WHAT IS NEEDED:
Can you repeat the records below word for word, leaving out the pictures?

DATA TO PROCESS:
______
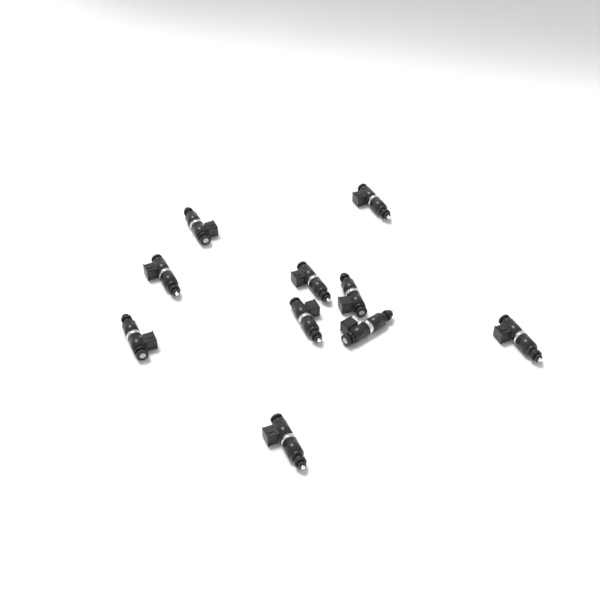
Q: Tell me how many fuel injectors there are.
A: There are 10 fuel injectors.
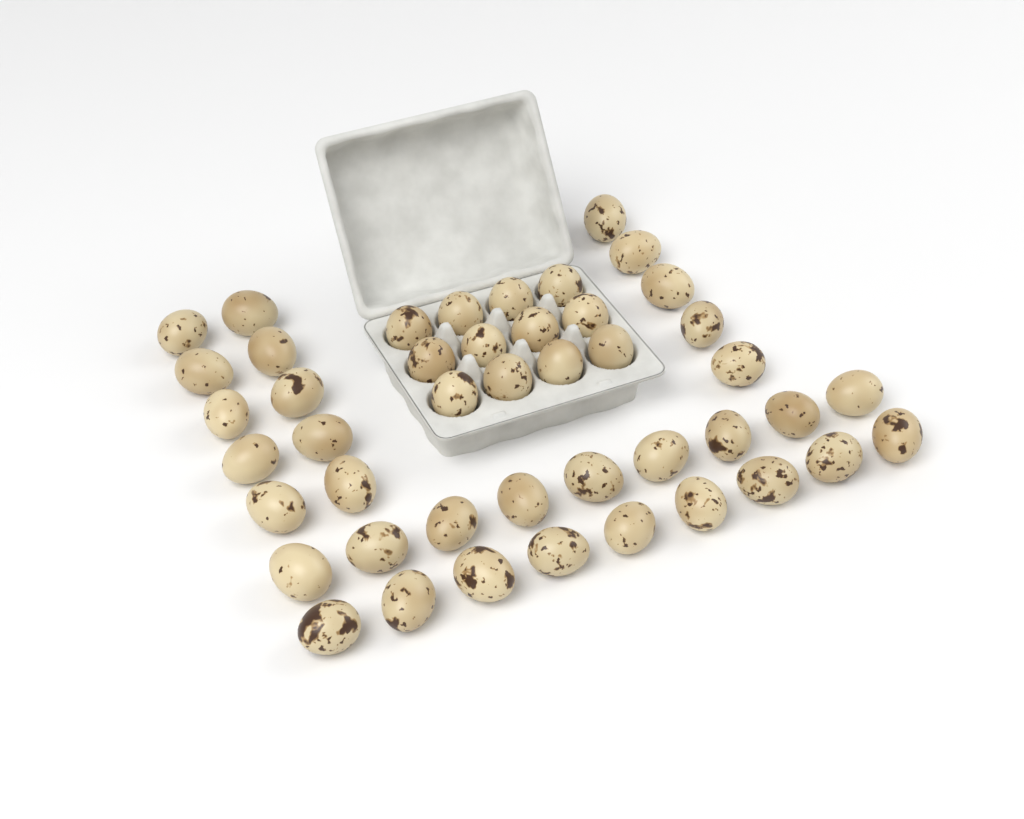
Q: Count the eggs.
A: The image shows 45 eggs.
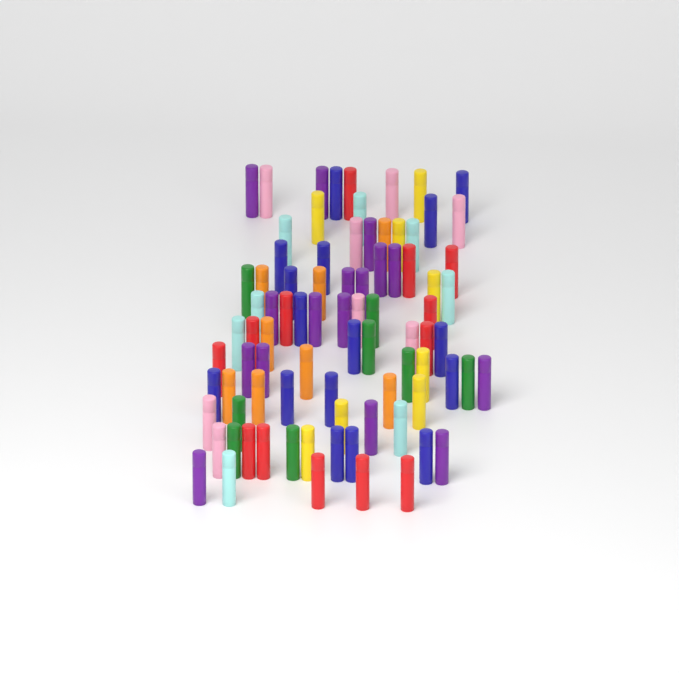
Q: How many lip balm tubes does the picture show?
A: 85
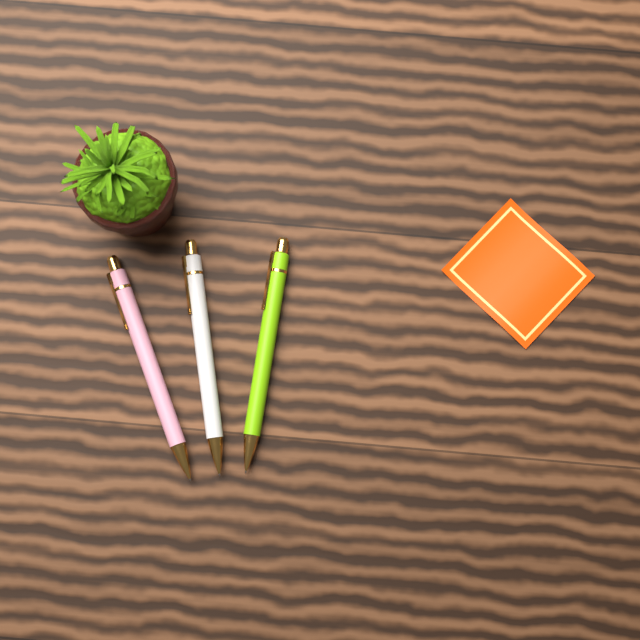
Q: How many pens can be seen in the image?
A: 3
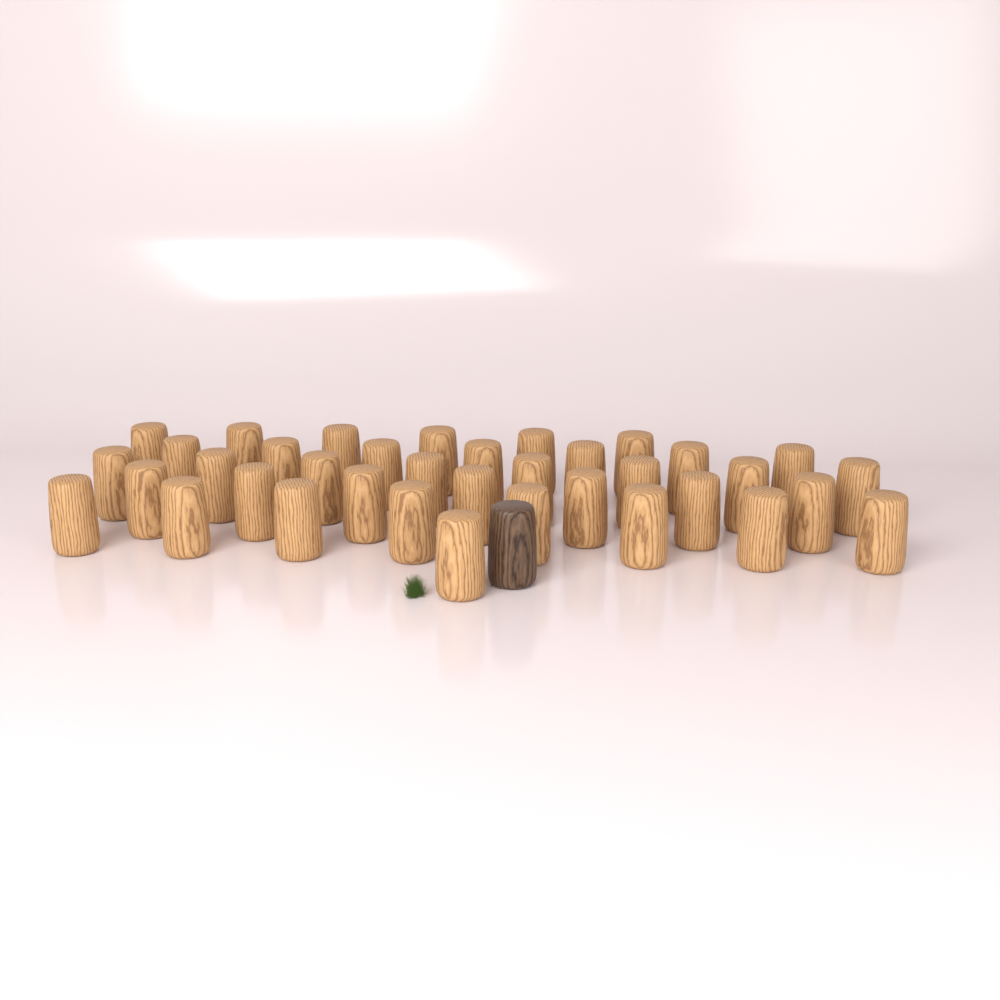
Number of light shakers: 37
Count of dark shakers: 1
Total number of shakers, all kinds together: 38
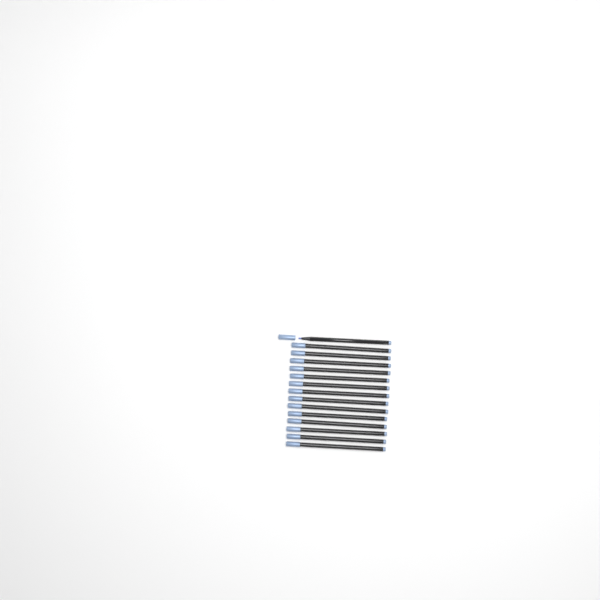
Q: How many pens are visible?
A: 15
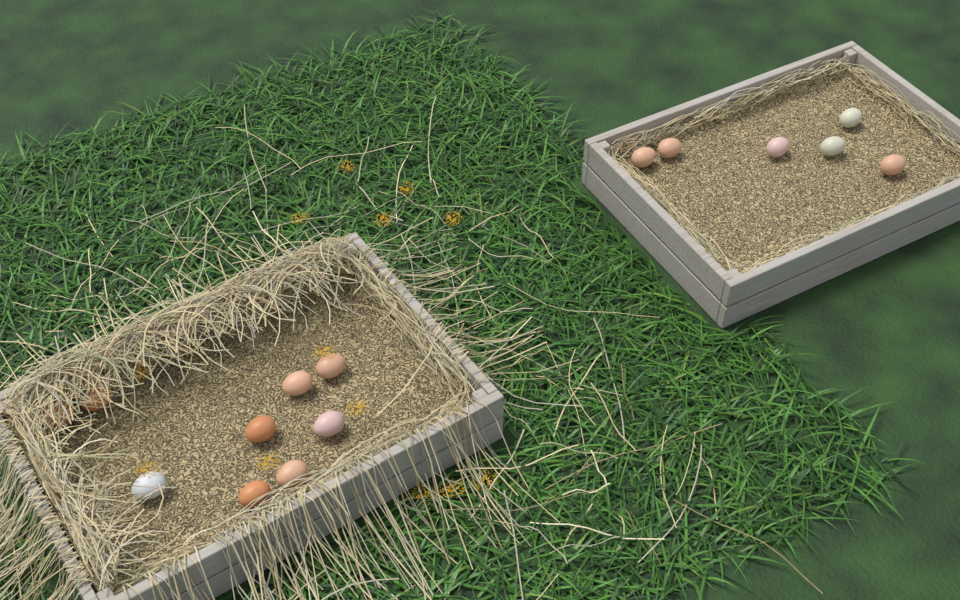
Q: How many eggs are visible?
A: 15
______
OUTPUT:
Q: Tell me how many fuel injectors there are.
A: There are 10 fuel injectors.
Q: Count the eggs.
A: The image shows 45 eggs.
Q: How many lip balm tubes does the picture show?
A: 85
Q: How many pens can be seen in the image?
A: 3
Number of light shakers: 37
Count of dark shakers: 1
Total number of shakers, all kinds together: 38
Q: How many pens are visible?
A: 15
Q: How many eggs are visible?
A: 15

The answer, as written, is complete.